Every book store I frequent has certain characteristics that keep me coming back. For one of them it's simple geographic location. For another one, it's the quantity of books on the shelves. For the two independent stores I frequent, it's the warmth of the people running the store and an aura of true love for the written word.
The Keepers of Sulbreth. Joyce Rupert, host extraordinaire, had my signing posted on their events calenders, printed and online, had posters at both entrances to the store and had ordered a LARGE number of my books for me to sign. As you can see from the picture, they had a large table set up for me with a beautiful Borders cloth covering it, a comfortable chair and those clever little plastic gadgets to display my books.
Not only was Joyce helpful and friendly, but every worker in the store made me feel welcome and many stopped to speak with me. Now let me tell you about location.
Many authors had horror stories of a signing table set in the back of the store, by the bathroom, or some other quirky spot in a store where no one will ever see them. I wasn't in the back of the store because this store had NO back. It is set in a mall where the one entrance is to the parking lot and the other is into the enclosed mall concourse. The store has an aisle set up from one entrance to the other, lined with displays. And yesterday my books and I shared that prime selling place with those racks and tables of best-sellers. Nearly every person entering the store passed by my table, many of whom were only using Borders as a convenient way to enter the mall. It was wonderful.
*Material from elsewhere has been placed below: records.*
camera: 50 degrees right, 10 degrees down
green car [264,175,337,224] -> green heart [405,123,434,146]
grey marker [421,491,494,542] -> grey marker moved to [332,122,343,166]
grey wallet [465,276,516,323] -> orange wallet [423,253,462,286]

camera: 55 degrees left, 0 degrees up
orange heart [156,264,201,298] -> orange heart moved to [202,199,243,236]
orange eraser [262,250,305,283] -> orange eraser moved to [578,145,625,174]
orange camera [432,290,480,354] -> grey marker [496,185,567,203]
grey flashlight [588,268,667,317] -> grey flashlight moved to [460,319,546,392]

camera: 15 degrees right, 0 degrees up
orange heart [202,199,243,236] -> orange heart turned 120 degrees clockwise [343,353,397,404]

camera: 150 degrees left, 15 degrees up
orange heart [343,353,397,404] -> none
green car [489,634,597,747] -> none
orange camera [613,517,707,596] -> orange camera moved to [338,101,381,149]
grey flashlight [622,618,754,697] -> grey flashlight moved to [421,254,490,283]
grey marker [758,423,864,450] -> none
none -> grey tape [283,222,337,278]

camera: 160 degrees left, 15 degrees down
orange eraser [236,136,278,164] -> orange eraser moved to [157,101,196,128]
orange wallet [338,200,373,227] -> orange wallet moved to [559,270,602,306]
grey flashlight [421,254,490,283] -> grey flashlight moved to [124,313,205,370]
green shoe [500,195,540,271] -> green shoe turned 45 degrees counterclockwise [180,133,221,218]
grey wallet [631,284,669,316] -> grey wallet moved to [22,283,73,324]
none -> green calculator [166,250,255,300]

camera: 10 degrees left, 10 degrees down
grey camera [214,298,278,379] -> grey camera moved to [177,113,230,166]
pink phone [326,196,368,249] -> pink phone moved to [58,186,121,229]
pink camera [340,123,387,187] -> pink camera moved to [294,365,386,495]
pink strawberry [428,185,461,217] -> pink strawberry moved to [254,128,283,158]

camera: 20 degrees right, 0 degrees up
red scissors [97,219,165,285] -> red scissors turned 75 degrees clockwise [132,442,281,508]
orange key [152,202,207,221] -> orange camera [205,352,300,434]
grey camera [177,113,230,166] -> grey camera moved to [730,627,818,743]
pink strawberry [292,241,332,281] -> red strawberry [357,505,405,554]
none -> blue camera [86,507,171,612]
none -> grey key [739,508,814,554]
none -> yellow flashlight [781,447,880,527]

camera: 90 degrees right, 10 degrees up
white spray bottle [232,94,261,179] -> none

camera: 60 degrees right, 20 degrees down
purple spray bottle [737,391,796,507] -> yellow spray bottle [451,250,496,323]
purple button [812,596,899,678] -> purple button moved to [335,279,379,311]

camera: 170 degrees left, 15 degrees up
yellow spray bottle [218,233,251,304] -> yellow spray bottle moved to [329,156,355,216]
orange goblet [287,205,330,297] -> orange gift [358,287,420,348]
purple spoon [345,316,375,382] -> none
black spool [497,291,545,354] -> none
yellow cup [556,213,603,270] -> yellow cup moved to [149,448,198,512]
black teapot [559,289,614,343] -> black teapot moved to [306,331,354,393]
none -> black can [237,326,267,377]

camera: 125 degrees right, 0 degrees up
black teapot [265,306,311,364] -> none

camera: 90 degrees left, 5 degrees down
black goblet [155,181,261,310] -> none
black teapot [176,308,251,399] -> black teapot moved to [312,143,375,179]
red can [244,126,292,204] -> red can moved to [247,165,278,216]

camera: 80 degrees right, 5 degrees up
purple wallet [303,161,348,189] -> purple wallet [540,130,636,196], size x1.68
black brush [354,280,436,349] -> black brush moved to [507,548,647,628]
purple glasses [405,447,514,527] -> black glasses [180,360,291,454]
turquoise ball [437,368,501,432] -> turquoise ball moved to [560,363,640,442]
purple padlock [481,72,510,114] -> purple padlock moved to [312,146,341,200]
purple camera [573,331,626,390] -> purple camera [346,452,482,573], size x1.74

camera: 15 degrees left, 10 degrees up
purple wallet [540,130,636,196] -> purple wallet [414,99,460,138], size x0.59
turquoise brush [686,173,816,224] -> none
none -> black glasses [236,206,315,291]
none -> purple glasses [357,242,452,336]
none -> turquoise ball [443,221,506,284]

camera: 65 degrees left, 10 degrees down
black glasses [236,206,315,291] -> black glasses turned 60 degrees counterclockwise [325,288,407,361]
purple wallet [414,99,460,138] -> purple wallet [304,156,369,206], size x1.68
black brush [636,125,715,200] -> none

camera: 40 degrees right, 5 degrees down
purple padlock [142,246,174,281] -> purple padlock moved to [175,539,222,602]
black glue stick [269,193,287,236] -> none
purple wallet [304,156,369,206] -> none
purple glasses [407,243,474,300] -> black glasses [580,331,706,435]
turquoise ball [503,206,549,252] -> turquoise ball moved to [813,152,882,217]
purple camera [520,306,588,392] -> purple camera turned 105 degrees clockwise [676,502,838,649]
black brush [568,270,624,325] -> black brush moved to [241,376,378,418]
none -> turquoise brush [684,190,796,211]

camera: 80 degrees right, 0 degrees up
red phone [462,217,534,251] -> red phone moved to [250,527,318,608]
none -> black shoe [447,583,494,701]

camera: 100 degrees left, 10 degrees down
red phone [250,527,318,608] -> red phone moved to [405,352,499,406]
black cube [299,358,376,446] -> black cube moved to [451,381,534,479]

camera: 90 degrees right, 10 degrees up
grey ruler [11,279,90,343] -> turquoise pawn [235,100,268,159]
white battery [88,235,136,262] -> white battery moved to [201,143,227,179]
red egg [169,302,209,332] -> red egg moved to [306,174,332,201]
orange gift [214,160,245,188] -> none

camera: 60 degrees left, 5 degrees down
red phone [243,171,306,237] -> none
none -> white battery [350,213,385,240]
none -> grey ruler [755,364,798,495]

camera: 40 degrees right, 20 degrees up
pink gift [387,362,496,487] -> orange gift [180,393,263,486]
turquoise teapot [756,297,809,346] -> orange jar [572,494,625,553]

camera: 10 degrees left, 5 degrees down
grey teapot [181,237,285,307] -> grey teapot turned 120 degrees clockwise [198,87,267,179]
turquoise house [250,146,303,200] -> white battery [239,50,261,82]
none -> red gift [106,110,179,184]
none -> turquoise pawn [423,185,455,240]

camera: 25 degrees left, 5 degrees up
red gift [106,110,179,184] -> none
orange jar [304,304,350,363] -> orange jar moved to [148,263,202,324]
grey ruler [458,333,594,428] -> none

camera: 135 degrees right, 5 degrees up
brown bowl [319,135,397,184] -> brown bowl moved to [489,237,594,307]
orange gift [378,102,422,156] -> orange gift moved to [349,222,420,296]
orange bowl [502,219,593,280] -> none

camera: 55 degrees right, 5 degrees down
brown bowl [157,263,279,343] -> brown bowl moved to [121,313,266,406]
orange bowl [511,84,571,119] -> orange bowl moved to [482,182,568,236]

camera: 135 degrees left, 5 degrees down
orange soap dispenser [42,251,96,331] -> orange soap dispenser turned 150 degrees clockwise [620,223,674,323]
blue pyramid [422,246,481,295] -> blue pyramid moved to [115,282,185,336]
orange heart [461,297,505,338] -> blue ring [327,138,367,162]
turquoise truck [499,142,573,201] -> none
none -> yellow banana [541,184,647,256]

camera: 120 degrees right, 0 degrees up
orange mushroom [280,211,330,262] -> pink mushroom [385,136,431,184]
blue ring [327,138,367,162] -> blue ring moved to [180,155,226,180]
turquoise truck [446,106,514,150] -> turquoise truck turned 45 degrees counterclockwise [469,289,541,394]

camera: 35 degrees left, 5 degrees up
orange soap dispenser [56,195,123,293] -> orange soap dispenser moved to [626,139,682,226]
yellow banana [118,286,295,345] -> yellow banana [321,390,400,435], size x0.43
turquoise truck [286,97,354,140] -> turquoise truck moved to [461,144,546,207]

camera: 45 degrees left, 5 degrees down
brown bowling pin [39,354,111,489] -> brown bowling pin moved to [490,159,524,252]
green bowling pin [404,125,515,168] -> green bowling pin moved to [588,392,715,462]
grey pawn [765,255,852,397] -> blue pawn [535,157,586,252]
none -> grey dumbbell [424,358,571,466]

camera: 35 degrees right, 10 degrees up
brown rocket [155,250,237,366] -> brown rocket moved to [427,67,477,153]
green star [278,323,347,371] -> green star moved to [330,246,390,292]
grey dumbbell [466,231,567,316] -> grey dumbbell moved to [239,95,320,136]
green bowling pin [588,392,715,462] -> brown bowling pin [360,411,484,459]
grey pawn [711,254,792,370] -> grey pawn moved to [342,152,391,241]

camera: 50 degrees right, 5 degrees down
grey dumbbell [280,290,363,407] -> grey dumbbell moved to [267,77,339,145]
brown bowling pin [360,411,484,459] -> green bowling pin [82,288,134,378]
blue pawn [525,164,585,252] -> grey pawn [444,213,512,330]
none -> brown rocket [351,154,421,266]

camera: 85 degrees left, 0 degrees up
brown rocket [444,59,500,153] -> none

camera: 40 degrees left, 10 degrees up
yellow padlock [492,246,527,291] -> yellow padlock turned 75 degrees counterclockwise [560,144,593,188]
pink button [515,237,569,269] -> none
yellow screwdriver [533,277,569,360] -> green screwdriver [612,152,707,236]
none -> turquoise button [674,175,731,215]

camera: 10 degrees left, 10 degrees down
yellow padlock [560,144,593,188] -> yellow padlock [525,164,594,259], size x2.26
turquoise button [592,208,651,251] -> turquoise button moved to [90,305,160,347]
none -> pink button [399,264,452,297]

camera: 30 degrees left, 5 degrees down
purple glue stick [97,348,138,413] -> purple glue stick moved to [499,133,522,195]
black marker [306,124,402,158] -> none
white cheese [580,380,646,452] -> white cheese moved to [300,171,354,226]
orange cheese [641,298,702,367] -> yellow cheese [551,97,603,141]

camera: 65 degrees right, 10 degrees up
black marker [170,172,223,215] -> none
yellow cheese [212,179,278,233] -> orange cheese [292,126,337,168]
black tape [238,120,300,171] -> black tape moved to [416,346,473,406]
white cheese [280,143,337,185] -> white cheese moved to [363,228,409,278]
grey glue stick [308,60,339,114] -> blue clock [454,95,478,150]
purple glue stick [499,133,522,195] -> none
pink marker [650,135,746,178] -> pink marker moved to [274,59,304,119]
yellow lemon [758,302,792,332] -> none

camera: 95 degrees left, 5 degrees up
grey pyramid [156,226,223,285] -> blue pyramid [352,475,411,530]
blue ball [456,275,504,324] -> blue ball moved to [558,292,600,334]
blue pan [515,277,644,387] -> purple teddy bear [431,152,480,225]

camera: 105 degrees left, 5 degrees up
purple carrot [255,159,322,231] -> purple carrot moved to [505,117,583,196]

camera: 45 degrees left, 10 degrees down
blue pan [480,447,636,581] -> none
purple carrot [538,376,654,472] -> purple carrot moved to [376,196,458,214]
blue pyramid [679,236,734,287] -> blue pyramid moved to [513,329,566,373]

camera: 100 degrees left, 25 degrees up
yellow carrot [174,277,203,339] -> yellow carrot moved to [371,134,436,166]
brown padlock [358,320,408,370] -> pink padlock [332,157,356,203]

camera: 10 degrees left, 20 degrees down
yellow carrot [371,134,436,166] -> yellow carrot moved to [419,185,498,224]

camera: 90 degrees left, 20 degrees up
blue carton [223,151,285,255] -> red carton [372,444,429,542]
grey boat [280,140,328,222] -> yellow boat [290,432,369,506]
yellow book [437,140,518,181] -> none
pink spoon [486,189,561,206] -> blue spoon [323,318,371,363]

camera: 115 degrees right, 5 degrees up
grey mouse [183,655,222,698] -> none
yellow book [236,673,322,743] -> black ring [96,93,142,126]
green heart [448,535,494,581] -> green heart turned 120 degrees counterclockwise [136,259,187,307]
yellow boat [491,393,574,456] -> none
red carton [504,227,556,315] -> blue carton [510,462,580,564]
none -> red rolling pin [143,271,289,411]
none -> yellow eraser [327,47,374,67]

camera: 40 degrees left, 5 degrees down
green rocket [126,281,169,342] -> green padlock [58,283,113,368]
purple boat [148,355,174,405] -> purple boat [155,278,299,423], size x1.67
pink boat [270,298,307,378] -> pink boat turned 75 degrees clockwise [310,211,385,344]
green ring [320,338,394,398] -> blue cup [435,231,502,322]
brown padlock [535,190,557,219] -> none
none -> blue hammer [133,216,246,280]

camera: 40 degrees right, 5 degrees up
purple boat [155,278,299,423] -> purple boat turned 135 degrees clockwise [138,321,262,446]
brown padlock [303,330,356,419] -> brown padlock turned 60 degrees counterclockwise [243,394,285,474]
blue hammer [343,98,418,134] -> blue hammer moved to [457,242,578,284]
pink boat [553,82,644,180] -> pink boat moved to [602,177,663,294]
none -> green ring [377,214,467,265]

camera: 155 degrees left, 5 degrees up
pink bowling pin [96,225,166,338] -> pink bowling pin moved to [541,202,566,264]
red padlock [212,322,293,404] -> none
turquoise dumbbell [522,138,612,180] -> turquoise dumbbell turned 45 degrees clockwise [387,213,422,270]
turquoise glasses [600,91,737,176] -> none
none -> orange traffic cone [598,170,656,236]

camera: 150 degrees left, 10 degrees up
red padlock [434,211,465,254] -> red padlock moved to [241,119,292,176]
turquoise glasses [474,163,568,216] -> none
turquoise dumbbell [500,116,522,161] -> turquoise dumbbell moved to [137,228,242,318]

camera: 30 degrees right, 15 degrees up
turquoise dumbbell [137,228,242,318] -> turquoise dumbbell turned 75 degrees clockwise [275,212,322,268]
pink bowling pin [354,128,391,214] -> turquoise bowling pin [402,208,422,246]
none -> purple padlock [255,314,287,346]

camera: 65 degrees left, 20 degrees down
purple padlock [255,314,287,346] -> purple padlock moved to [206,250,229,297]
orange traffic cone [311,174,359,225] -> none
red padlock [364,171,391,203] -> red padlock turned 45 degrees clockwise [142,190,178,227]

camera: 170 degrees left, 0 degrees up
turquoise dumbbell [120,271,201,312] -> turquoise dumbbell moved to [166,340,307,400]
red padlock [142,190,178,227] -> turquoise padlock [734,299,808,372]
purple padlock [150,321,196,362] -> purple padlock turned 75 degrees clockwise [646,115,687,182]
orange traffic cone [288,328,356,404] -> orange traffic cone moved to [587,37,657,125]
On one side of my table was a display of the newest hardback releases and across the aisle from me was the large table of newest mass market releases. Many of my sales came from people searching that table for a read. On my other side was the information desk, constantly manned and constantly busy.
The store had a constant flow of customers and I had few moments of standing by myself. Some people stopped to talk about writing, about our favorite fantasy books, about their college plans, about their lives and the world of books. One aspiring writer is a temporary resident of the area as he does his time as the local army recruiter. I wish Sergeant Aleman the best of luck and hope he stays save in his next tour.
I consider yesterday's signing as my most successful event. Not because I sold the most books ever but because I sold them all to strangers. Not one family member, friend or fellow writing group member were among my customers. I love those people for their support but I'll never know for sure they purchased my book purely for its entertainment value. Yesterday every person who bought my book wanted it for its own merits. It was a wonderful feeling.
I sold half the books Joyce had ordered for the event and she assured me I did better than anyone they'd recently had for an event. So even though I didn't sell out like I did at three previous events, I was thrilled with the day. She invited me back and I'll certainly plan on doing another event. My only regret is I don't live closer to this particular Borders. They have a large cafe and a very efficient staff.
To top off a great day and keep me alert on the two hour drive home, I visited the Auntie Anne's pretzel store and bought an original recipe pretzel. So many people walked through the store carrying one, my stomach was growling.
Do you have any tales of best and worst book signings?